- Required work: Your output should be the line with "H&E whole-slide image" and all following lines of the data below, through the end, repeated exactly.

- Data records:
• • • • • • •

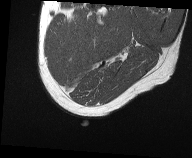
MRI of an extremity soft-tissue mass, one axial slice; slice 5 of 61 in the series (ordered by position); MR volume resampled by the dataset authors to the PET/CT grid (not the native acquisition matrix); 192 × 158 image matrix. Male patient. Case-level facts recorded for this patient, not image findings: histological type: pleiomorphic liposarcoma; grade: high; site of the primary tumour: left thigh.
Outlined on this slice (expert contour drawn on MRI and transferred to this co-registered scan by the dataset authors):
- gross tumour volume including surrounding oedema: box from (x=80, y=21) to (x=108, y=36) px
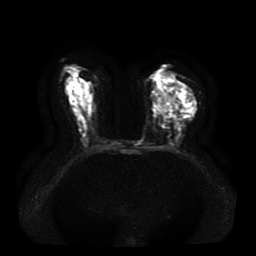
Breast MRI, one axial slice. Slice 21 of 41 in the series (ordered by position). Diffusion-weighted series; image 2 of 4 stored at this slice position (different b-values; order by instance number). 1.5 T. 5 mm slice thickness. 256 × 256 image matrix, field of view 330 × 330 mm. Female patient.
Structures marked on this image (expert manual segmentation):
- tumour on diffusion-weighted imaging: box from (x=158, y=96) to (x=178, y=112) px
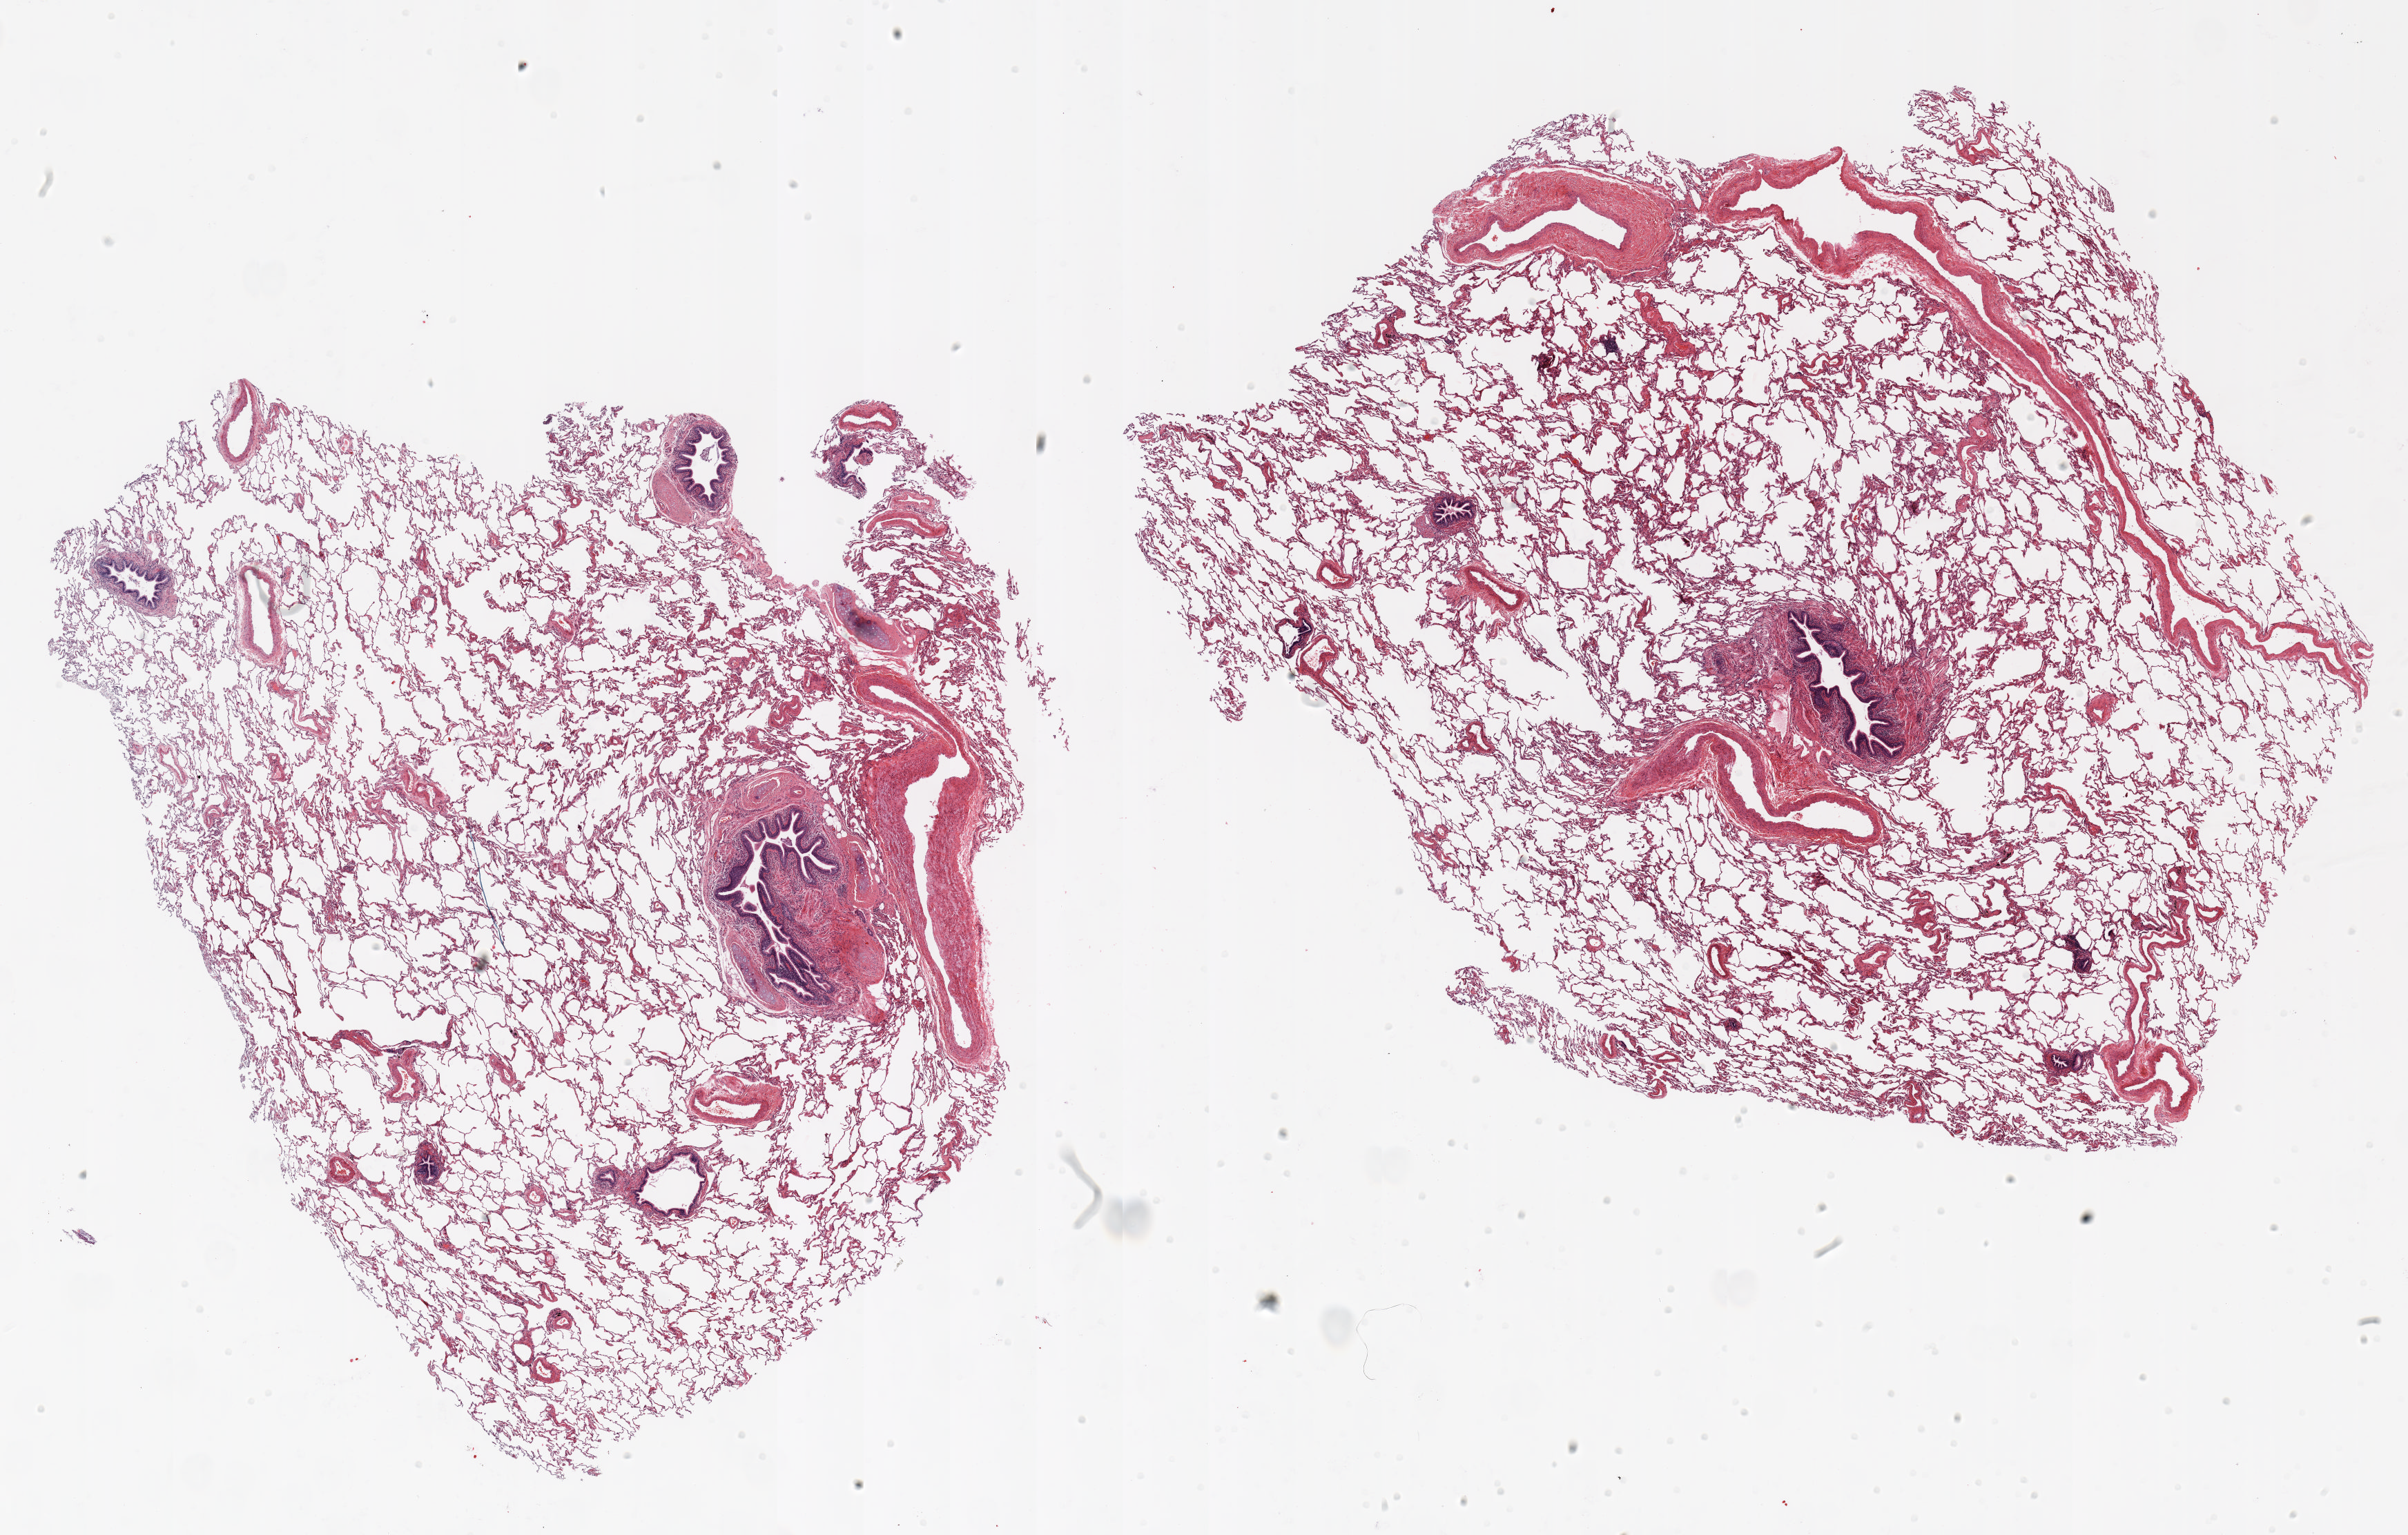
H&E whole-slide image — shown as a low-resolution overview of the whole scanned area (about 28.0 x 17.9 mm, acquisition: 20x scan). Formalin-fixed paraffin-embedded (FFPE) section. Lung. Female patient, aged 59 at enrolment. Grade: moderately differentiated (G2).
• stage (AJCC 6th edition): IA
• participant's lung-cancer diagnosis: Squamous cell carcinoma, NOS
• primary tumour location (clinical record): right lower lobe
• tumour size (pathology): 13 mm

• • • • • • •

- Response area:
H&E whole-slide image — shown as a low-resolution overview of the whole scanned area (about 28.0 x 17.9 mm, acquisition: 20x scan). Formalin-fixed paraffin-embedded (FFPE) section. Lung. Female patient, aged 59 at enrolment. Grade: moderately differentiated (G2).
• stage (AJCC 6th edition): IA
• participant's lung-cancer diagnosis: Squamous cell carcinoma, NOS
• primary tumour location (clinical record): right lower lobe
• tumour size (pathology): 13 mm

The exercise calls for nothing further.